Given problem 1 => In the dialogue, where does the speaker say the picture calls for location filming?
Given problem 2 => Echo the stretch of the dialogue from "Make it and" through "in this industry." word for word.

**** Passage ****

He was a great actor...
...and a great man.
- He was a rat and a drunk.
- Who are you?
- His daughter.
- I didn't know he had one.
- Neither did he half the time.
- What are you doing up there?
- Get out.
"A rat and a drunk."
What talk about your father!
He was my father.
Now, shut up and leave me alone?
- Go on, blow.
- Somebody ought to tan your rear!
Wanna try it?
I changed my mind.
Now, will you get out of here?
Go on, get out!
The next morning, Jonathan
received our next assignment.
Did you see Harry?
Well, what's our next picture?
Get a good grip on yourself.
You ready?
Our next picture will be
The Son of the Cat Men.
That settles it.
The time has come.
The Faraway Mountain.
It's a great book.
Three studios tried to lick it and couldn't.
Well, I can!
Here's my outline, scene for scene.
- You know what Harry will say.
- Yeah.
"Look, I've told you
a hundred times, Genius Boy...
...I want pictures that end with
a kiss and ink on the books."
Jonathan, this is my baby.
I found it and I licked it.
I've been nursing it till I was sure
we could handle it. Now I'm sure.
Remember what you said last night?
Enough practice.
It's time we made one for real.
It cries for a million dollar budget
and location in Veracruz...
...but you producing and me directing,
we can do it on a Harry Pebbel budget.
- For a guy who's tongue-tied...
- I could always talk to you.
You really wanna do this one, Fred.
I wanna direct it so much
I can taste it.
All right, let's do it.
Let's do it!
I've said 100 times
I don't wanna win awards.
Give me pictures that end with a kiss
and ink on the books.
I make this picture, or I quit.
This is my baby.
I found it, and I licked it.
I wanna produce it so much I can taste it!
I'm handing it to you,
father of The Son of the Cat Men.
Do I produce The Faraway Mountain
or don't I?
All right, Genius Boy.
You've got it coming to you.
Make it and hang yourself.
Why don't you fire me
and get it over with?
I know the talk around the studio.
They say I need you, that you do
the work and I get the credit.
You think I don't know anything.
Well, I know one thing:
Every studio in town turned
this stinker down. Go ahead, make it.
It'll lay such a bomb you'll never get
another job in this industry.
Will I let you produce it?
You're on suspension if you don't!

**** Supplied material ****

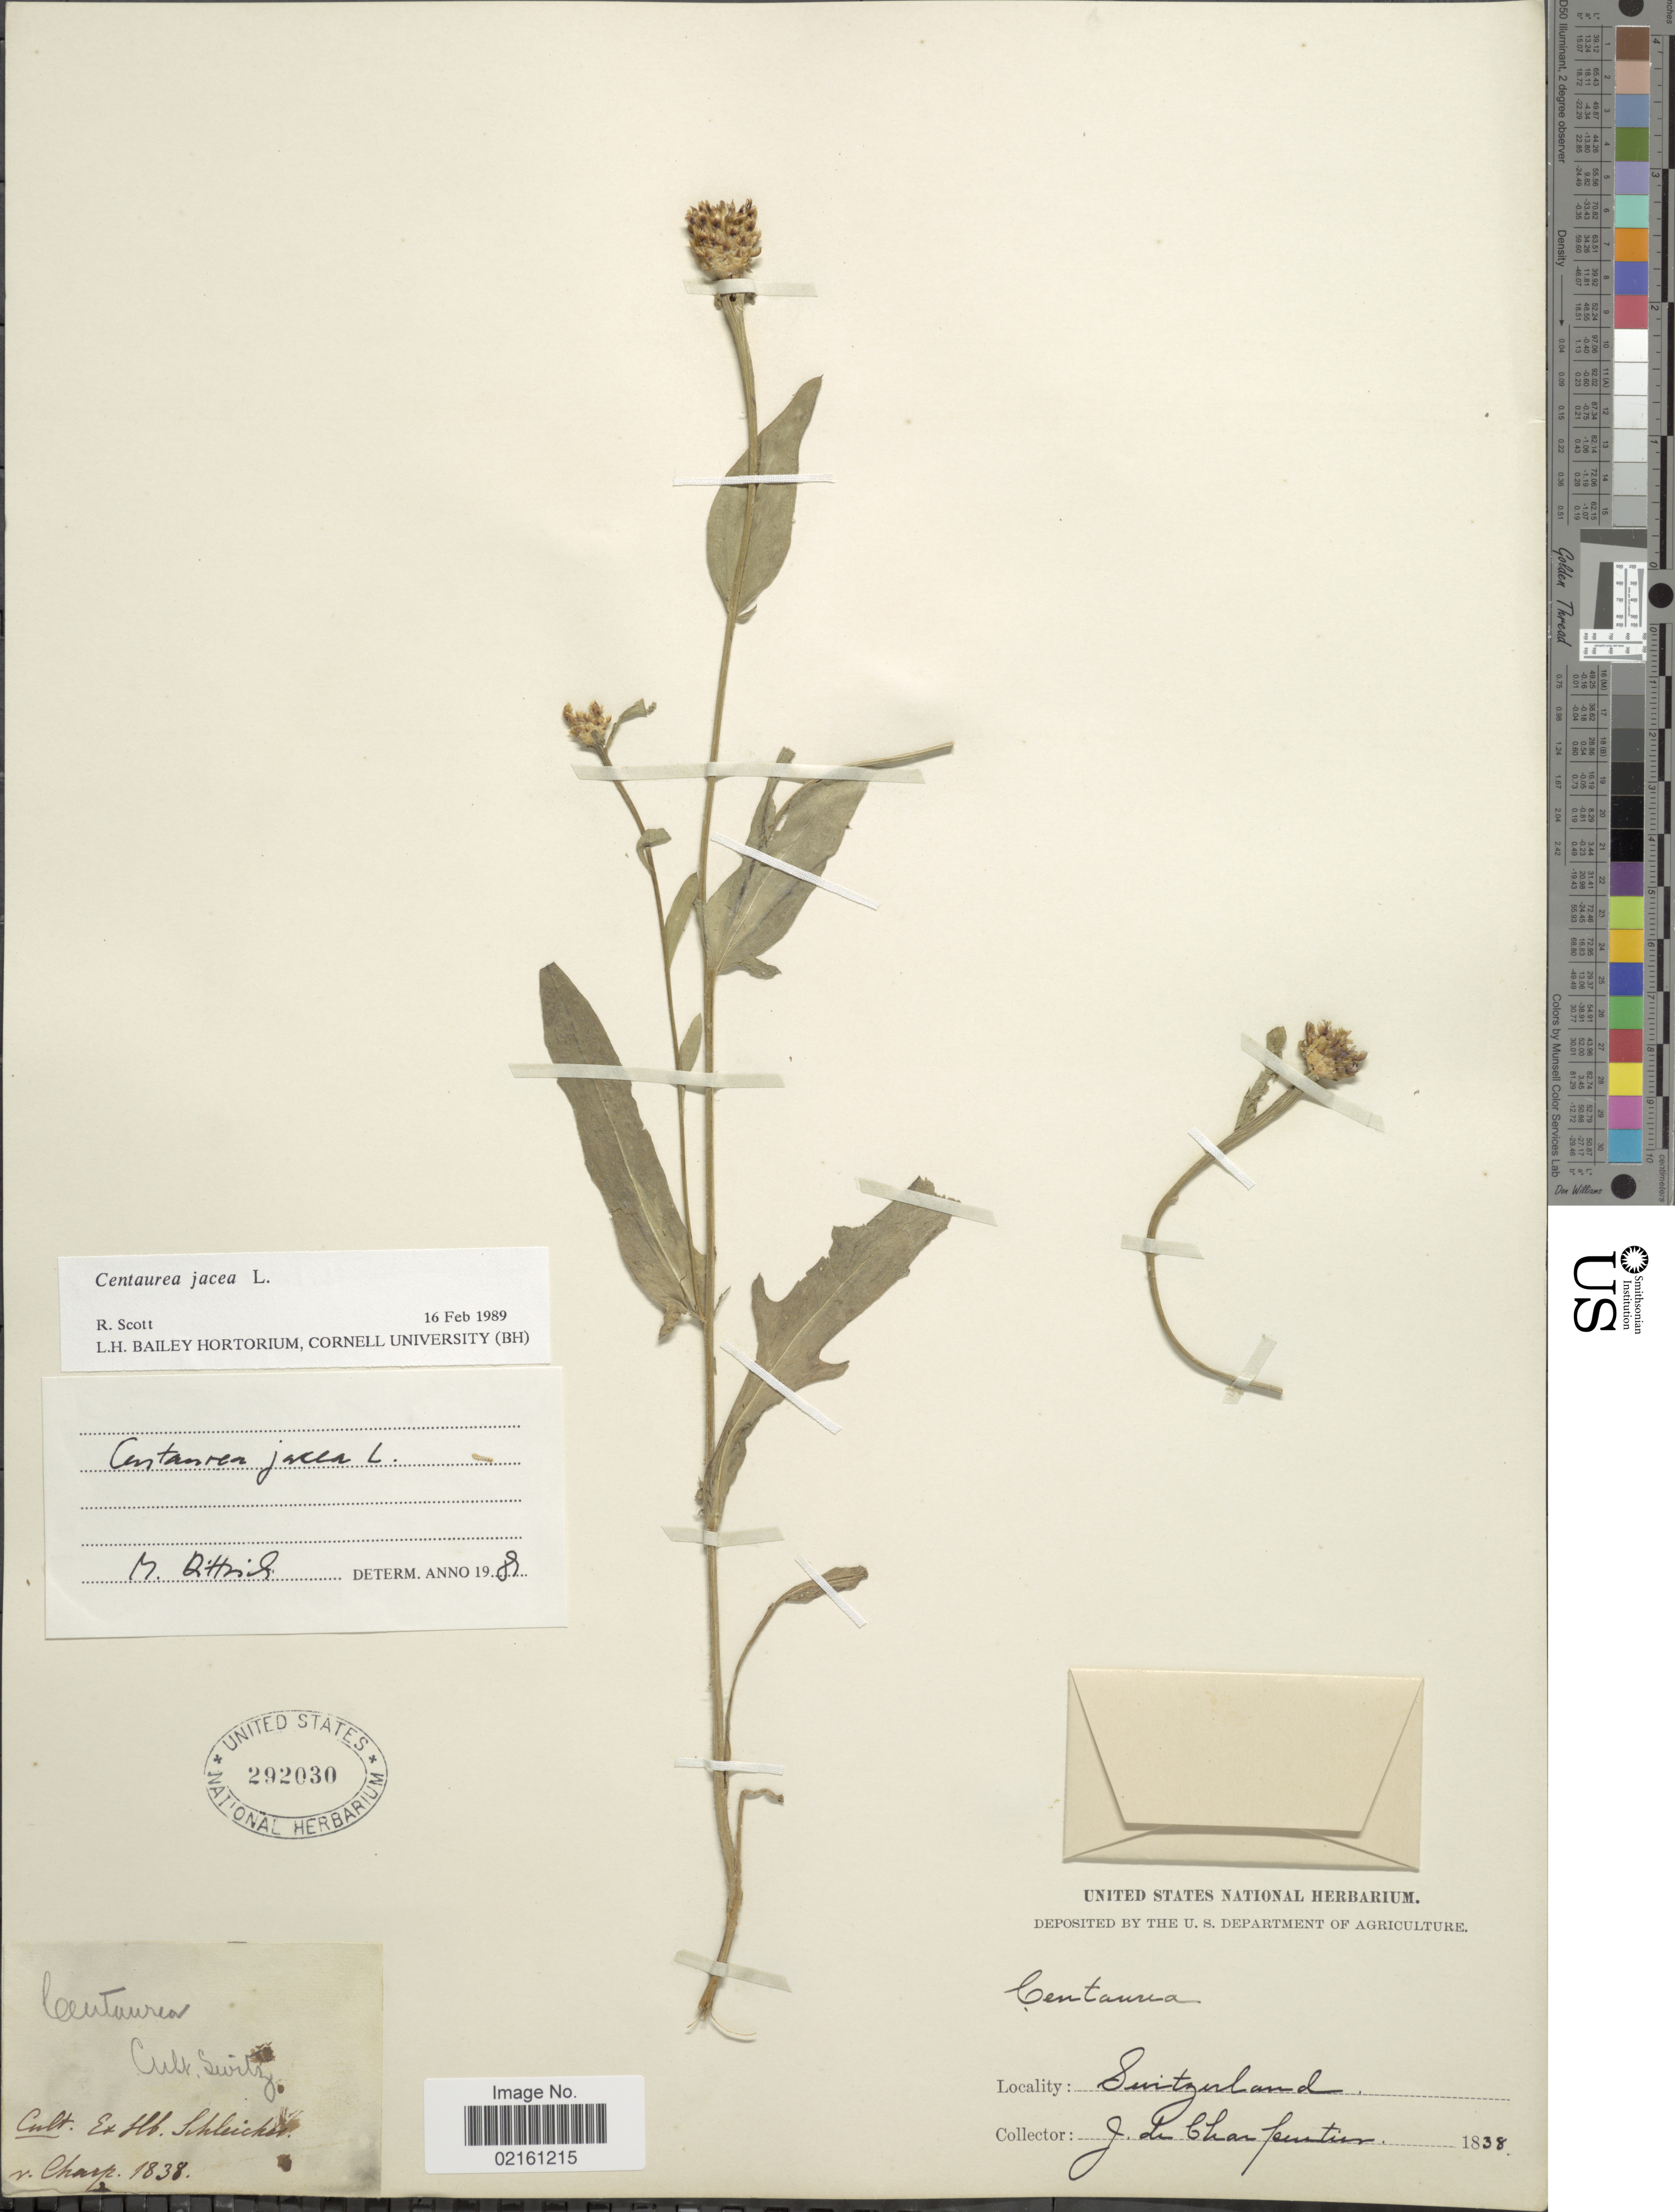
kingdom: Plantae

****
**** Supplied material ****

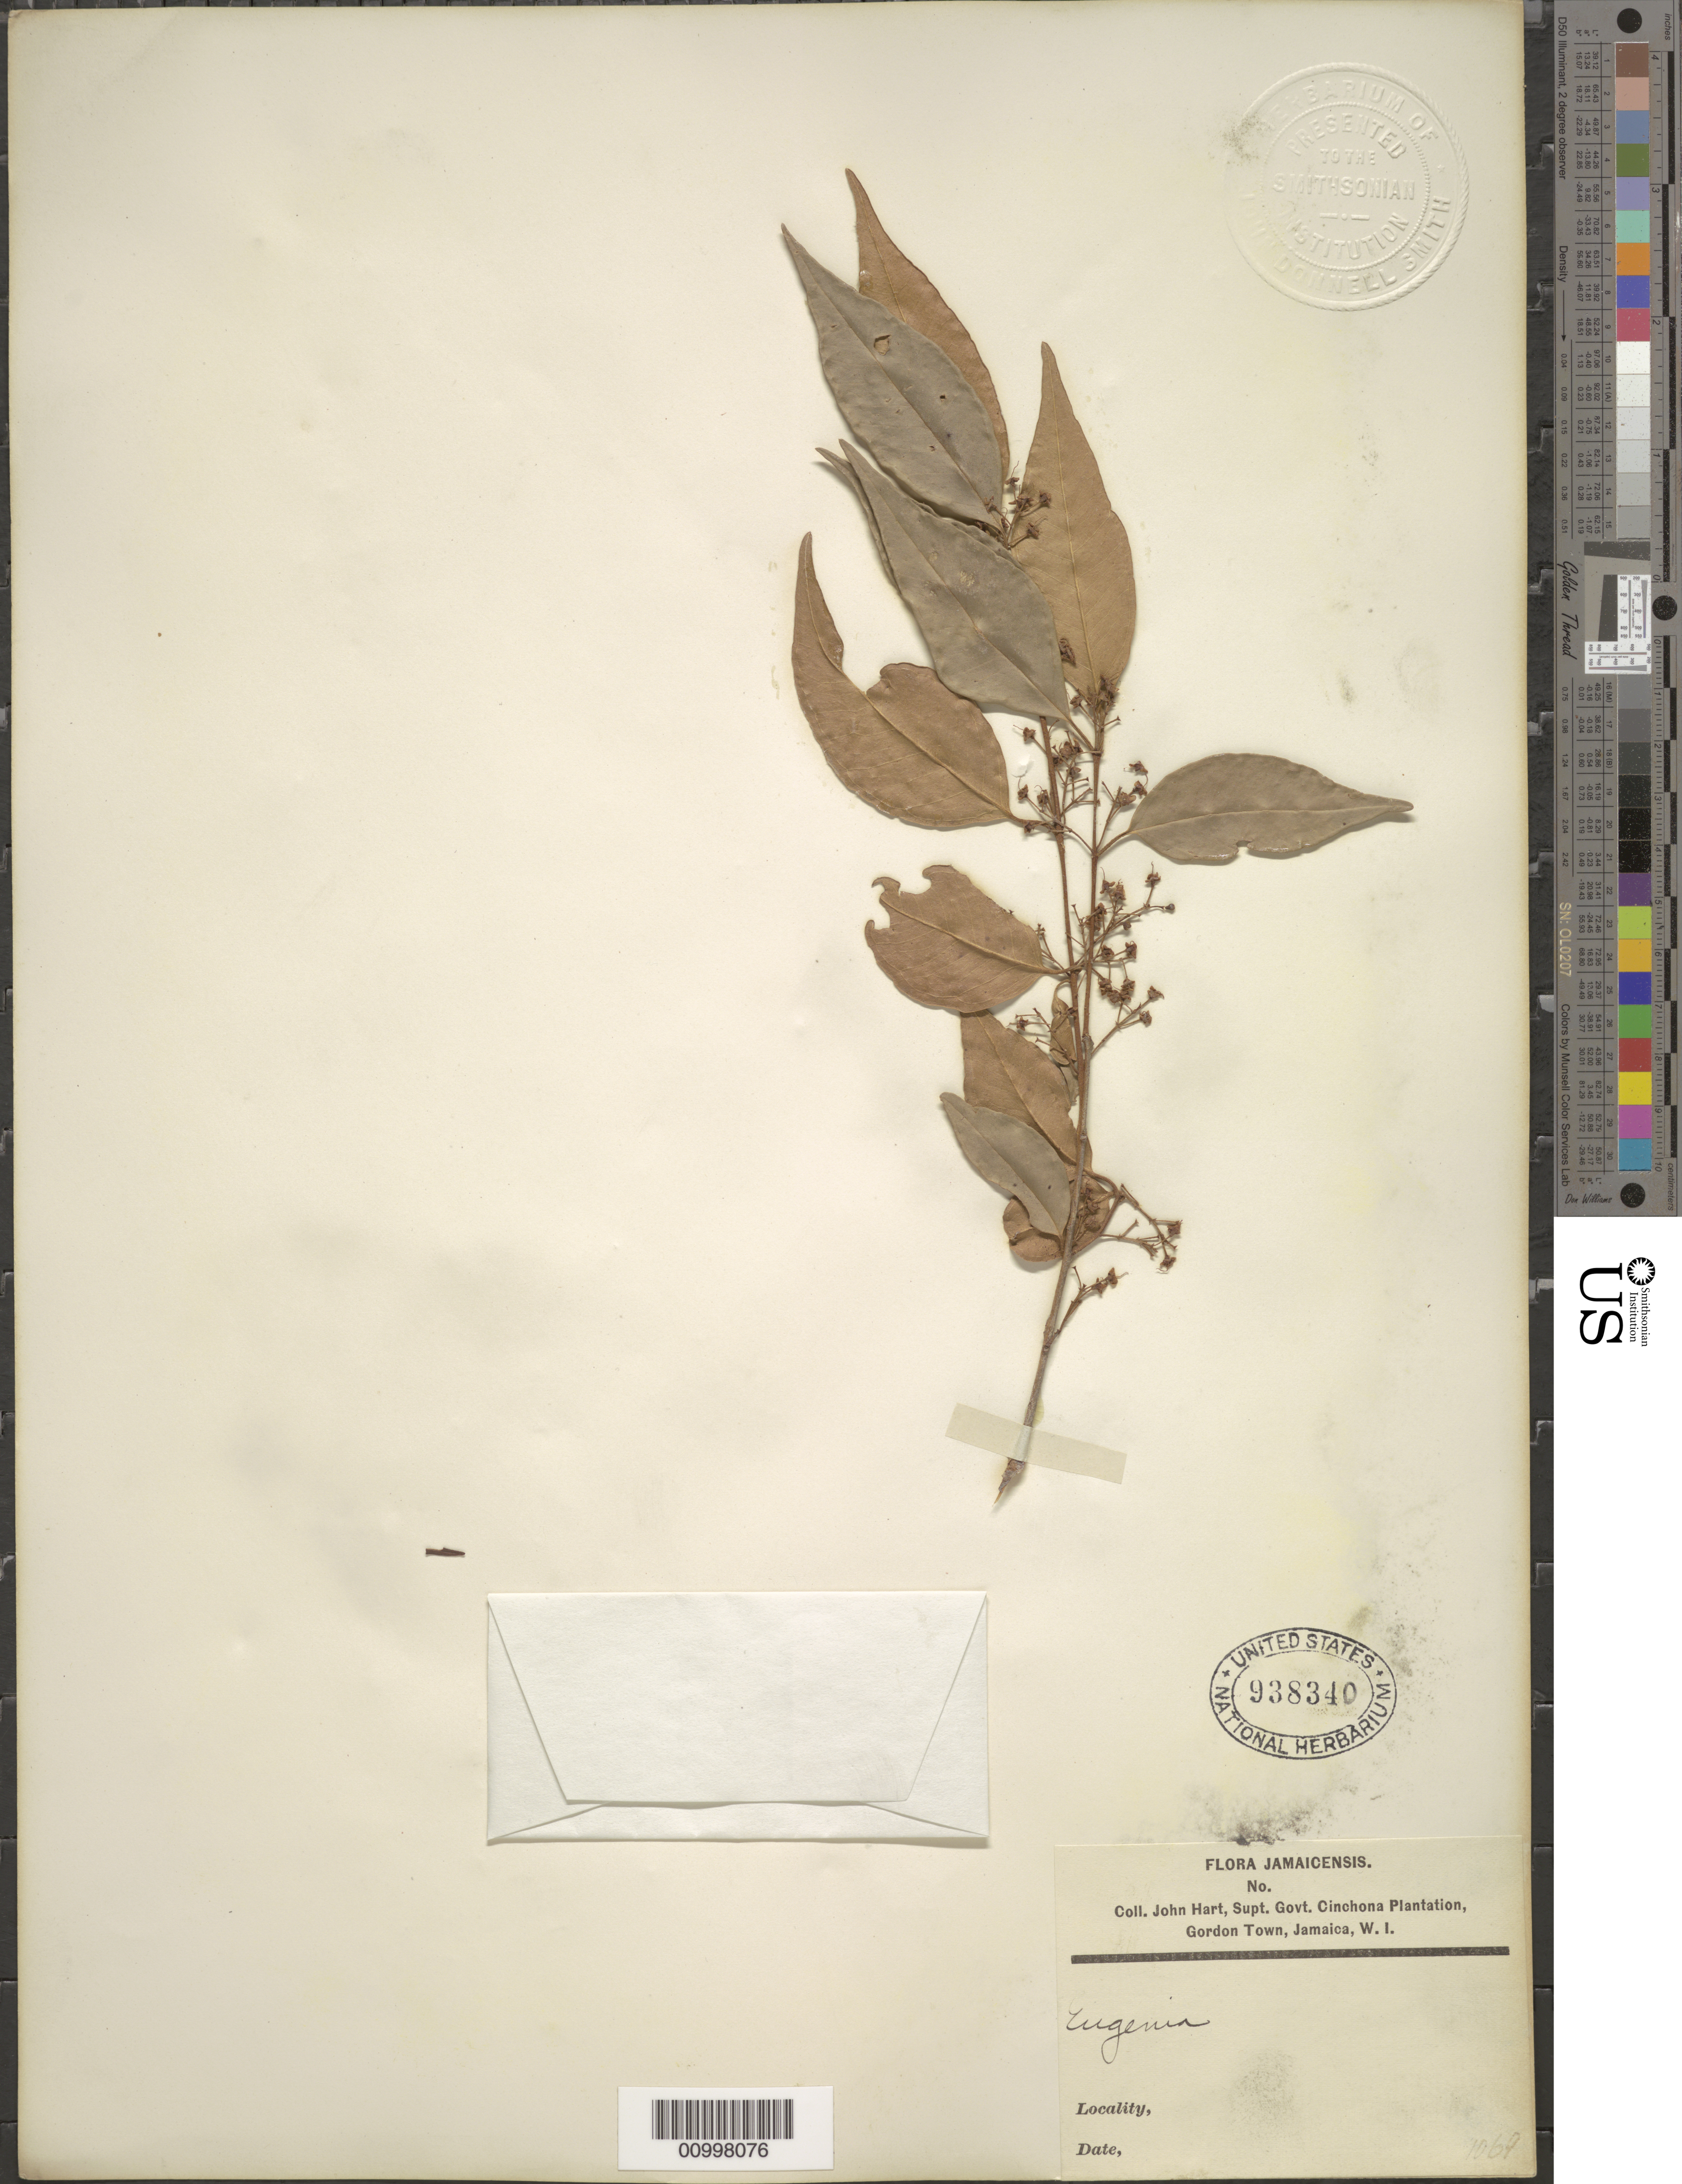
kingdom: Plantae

****

Task output 1 => Veracruz

Task output 2 =>
Make it and hang yourself.
Why don't you fire me
and get it over with?
I know the talk around the studio.
They say I need you, that you do
the work and I get the credit.
You think I don't know anything.
Well, I know one thing:
Every studio in town turned
this stinker down. Go ahead, make it.
It'll lay such a bomb you'll never get
another job in this industry.